→ **Document section**:
+++
Investment Technology Group Reports Second Quarter 2011 Results

GAAP Results Include Previously Announced Charges for Goodwill Impairment, Restructuring and Acquisition Costs

International Profitability Improves Over Prior Year

Aug 04, 2011, 08:00 ET from Investment Technology Group, Inc.

NEW YORK, Aug. 4, 2011 /PRNewswire/ -- Investment Technology Group, Inc. (NYSE: ITG), a leading agency research broker and financial technology firm, today reported results for the quarter ended June 30, 2011.
+++
→ **Data records**:

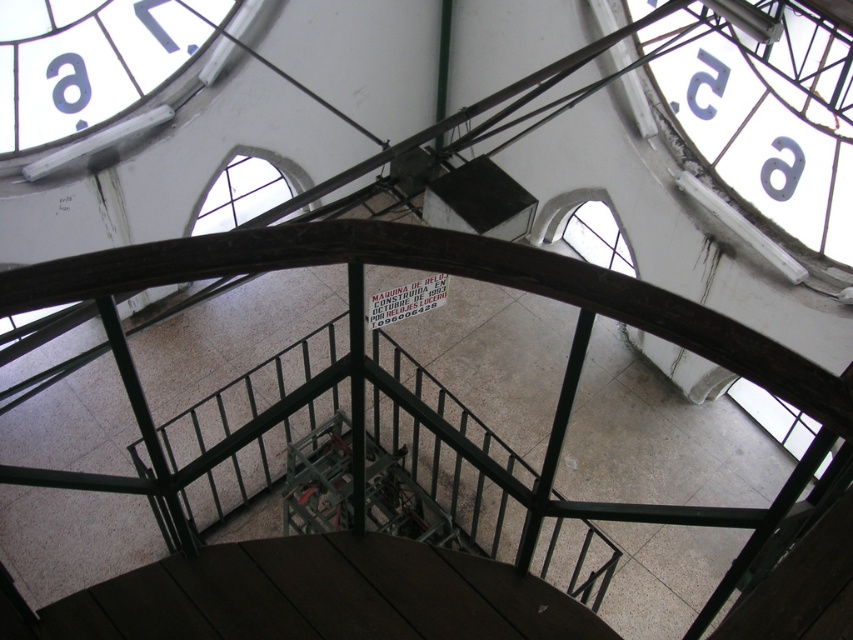
Question: Does white glossy clock at upper left come in front of black plastic number at upper right?

Choices:
 (A) yes
 (B) no

Answer: (A)

Question: Which point is closer to the camera?

Choices:
 (A) (67, 97)
 (B) (171, 51)
 (C) (755, 99)

Answer: (C)

Question: Does clear glass window at center have a greater width compared to black plastic number at upper right?

Choices:
 (A) no
 (B) yes

Answer: (B)

Question: Is gray metallic letter "a" at upper left above black matte number at upper left?

Choices:
 (A) no
 (B) yes

Answer: (A)

Question: Which point is farther from the camera taking this photo?

Choices:
 (A) (206, 195)
 (B) (618, 240)
 (C) (78, 54)
 (D) (143, 0)

Answer: (B)

Question: Which of the following is the farthest from the observer?

Choices:
 (A) (13, 32)
 (B) (833, 81)

Answer: (A)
+++
→ **Using the information**:
(1) Using the ITG second-quarter 2011 release, state which charges its GAAP results include and whether those charges were being disclosed for the first time.
(2) Continue the ITG second-quarter 2011 release from where it stops.

→ **Expected results**:
(1) The GAAP results include charges for goodwill impairment, restructuring and acquisition costs. These charges were not new, because the release describes them as previously announced.

(2)
Second quarter 2011 highlights included:

  • A GAAP net loss of $196.1 million, or $4.77 per diluted share compared to GAAP net income of $7.5 million, or $0.17 per diluted share in the second quarter of 2010.  The GAAP net loss for the second quarter of 2011 included (i) a non-cash goodwill impairment charge attributable to ITG's U.S. business of $225.0 million, or $4.61 per diluted share after taxes; (ii) a restructuring charge associated with a cost reduction plan of $17.7 million, or $0.27 per diluted share after taxes; and (iii) costs related to the acquisition of the Ross Smith Energy Group (RSEG) of $2.5 million, or $0.04 per diluted share after taxes. GAAP net income for the second quarter of 2010 included (i) restructuring charges primarily associated with the closing of ITG's on-shore Japanese operations of $2.3 million, or $0.06 per diluted share after taxes; and (ii) a non-cash goodwill impairment charge attributable to ITG's Australian operations of $5.4 million, or $0.12 per diluted share after taxes.
  • Adjusted net income of $5.8 million, or $0.14 per diluted share, compared to adjusted net income of $15.3 million, or $0.35 per diluted share in the second quarter of 2010.
  • Revenues of $142.6 million, compared to $155.3 million in the second quarter of 2010.
  • Expenses of $377.2 million compared to expenses of $136.0 million in the second quarter of 2010.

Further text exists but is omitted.